Gelatin dry-filled capsules, each containing 100 milligrams of active ingredient, can be prepared in the following manner:

The sodium lauryl sulphate is sieved into the active ingredient through a sieve of 0.2 mm mesh width and the two components are intimately mixed for 10 minutes. The microcrystalline cellulose is then added through a sieve of 0.9 mm mesh width and the whole is again intimately mixed for 10 minutes. Finally, the magnesium stearate is added through a sieve of 0.8 mm width and, after mixing for a further 3 minutes, the mixture is introduced in portions of 140 milligrams each into size 0 (elongated) gelatin dry-fill capsules.

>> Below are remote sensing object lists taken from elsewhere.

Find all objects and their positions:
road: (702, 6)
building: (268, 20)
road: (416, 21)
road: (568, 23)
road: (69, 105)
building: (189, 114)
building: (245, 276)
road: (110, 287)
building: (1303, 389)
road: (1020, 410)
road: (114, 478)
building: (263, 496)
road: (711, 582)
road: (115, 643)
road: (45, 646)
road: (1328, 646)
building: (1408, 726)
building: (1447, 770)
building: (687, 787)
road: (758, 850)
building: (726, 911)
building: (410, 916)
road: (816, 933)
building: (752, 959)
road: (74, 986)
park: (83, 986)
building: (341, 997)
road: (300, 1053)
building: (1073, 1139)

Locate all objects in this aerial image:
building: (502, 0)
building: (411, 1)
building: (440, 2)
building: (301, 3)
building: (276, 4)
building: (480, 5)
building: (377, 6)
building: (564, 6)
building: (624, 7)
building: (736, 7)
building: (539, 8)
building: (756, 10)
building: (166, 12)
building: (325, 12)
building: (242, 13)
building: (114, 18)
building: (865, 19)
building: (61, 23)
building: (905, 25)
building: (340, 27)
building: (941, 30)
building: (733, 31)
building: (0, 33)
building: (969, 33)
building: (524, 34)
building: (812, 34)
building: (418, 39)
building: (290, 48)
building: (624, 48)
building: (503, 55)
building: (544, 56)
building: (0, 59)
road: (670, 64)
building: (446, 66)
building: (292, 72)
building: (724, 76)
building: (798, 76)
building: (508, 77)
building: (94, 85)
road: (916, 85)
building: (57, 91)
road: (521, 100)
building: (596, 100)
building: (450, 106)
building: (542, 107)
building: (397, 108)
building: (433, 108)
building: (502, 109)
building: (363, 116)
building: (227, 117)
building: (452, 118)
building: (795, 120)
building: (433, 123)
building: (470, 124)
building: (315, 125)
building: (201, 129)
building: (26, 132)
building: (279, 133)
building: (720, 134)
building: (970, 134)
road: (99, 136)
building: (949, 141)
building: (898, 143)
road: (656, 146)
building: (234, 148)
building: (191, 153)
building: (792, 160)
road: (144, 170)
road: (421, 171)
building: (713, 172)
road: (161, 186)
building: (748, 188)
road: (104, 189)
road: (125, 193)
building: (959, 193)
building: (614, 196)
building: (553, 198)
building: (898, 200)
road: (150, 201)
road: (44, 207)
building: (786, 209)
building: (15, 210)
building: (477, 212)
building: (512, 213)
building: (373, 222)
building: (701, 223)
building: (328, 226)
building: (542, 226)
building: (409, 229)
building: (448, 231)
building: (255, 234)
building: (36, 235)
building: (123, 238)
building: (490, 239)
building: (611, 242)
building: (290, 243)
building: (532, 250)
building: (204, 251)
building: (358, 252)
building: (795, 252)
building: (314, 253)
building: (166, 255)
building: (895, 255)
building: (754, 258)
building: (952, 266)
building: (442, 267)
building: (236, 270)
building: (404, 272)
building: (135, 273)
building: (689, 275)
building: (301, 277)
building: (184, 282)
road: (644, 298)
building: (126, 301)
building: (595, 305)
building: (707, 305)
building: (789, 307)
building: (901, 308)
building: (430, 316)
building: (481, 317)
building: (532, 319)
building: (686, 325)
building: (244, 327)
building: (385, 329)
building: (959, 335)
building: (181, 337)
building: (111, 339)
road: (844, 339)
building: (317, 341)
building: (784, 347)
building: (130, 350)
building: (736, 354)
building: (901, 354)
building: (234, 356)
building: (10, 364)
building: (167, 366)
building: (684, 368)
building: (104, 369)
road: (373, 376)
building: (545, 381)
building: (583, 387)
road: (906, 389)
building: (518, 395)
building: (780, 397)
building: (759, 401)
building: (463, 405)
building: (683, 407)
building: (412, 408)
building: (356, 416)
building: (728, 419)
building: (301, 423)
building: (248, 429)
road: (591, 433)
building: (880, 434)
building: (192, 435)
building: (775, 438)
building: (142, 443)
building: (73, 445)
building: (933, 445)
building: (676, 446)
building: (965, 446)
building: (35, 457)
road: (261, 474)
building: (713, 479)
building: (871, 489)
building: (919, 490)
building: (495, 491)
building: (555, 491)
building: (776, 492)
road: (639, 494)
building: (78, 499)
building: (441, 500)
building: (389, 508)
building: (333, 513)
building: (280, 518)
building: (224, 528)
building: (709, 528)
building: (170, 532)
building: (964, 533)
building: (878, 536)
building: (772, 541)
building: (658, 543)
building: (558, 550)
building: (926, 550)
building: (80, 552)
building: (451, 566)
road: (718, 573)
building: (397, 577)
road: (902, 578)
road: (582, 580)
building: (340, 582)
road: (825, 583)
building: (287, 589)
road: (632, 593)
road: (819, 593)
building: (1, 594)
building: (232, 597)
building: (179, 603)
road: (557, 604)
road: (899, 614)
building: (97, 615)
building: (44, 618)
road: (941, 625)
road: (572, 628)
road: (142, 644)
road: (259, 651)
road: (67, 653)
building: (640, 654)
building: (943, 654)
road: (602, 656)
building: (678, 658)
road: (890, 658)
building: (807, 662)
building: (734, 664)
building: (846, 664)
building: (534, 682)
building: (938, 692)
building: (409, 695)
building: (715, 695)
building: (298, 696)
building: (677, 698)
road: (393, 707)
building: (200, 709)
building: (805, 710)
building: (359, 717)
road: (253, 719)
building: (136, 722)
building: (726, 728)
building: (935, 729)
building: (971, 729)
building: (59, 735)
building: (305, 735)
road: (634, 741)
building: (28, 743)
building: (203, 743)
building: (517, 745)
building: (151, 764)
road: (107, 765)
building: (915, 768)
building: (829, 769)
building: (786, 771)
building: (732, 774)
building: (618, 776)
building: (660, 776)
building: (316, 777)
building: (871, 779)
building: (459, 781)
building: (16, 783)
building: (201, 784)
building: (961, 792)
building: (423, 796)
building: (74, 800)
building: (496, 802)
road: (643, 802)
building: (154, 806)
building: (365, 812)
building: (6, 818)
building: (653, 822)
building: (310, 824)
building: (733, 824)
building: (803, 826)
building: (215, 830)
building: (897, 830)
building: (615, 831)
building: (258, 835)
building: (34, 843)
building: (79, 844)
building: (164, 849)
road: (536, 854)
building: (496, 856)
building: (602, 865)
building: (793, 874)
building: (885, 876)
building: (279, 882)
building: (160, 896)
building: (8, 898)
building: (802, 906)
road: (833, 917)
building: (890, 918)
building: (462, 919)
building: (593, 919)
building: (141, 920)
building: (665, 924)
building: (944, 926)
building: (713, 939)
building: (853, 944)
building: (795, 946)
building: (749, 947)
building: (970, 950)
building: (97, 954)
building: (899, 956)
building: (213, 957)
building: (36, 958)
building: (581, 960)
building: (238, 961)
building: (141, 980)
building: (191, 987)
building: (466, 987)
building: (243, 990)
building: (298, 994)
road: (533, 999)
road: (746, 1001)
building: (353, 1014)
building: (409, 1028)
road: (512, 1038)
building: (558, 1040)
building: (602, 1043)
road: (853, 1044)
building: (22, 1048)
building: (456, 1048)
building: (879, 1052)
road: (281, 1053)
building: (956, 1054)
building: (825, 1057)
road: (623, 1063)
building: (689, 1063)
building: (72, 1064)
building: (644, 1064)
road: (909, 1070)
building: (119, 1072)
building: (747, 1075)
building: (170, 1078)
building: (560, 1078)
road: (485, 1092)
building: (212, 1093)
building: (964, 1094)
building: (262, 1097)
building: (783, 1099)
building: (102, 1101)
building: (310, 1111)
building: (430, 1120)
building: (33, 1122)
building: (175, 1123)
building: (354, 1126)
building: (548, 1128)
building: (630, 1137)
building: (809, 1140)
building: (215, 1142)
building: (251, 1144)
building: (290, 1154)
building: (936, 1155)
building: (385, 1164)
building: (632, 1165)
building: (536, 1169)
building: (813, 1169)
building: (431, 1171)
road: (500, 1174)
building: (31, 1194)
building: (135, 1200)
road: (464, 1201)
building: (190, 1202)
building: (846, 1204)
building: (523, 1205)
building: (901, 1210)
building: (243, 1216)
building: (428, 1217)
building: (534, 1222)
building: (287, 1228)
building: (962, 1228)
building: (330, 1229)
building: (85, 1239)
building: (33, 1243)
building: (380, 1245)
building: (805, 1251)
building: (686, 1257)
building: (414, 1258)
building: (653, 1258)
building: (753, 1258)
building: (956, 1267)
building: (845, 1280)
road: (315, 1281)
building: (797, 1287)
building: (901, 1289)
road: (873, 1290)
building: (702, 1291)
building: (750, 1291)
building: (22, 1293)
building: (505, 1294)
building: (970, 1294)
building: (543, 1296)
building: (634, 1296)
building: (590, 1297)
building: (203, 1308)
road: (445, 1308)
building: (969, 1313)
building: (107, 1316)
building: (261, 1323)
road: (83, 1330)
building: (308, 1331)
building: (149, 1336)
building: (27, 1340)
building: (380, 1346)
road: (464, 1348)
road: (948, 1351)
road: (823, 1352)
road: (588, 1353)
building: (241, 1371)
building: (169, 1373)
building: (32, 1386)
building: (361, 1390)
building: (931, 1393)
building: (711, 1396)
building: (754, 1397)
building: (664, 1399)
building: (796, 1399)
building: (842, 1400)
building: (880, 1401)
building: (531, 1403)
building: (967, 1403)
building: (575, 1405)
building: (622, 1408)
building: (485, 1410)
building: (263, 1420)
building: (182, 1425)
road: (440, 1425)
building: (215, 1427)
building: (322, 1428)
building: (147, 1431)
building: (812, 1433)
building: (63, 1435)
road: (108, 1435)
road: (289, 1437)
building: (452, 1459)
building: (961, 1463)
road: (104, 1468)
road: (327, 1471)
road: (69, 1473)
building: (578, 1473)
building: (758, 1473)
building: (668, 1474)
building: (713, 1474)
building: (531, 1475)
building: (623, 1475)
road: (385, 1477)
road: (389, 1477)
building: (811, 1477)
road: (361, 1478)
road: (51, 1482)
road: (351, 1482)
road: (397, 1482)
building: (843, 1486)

A 0.2% injection or infusion solution can be prepared, for example, in the following manner:

The active ingredient is dissolved in 1000 milliliters of water and filtered through a microfilter or slurried in 1000 mL of H₂O. The buffer solution is added and the whole is made up to 2500 milliliters with water. To prepare dosage unit forms, portions of 1.0 or 2.5 milliliters each are introduced into glass ampoules (each containing respectively 2.0 or 5.0 milligrams of active ingredient).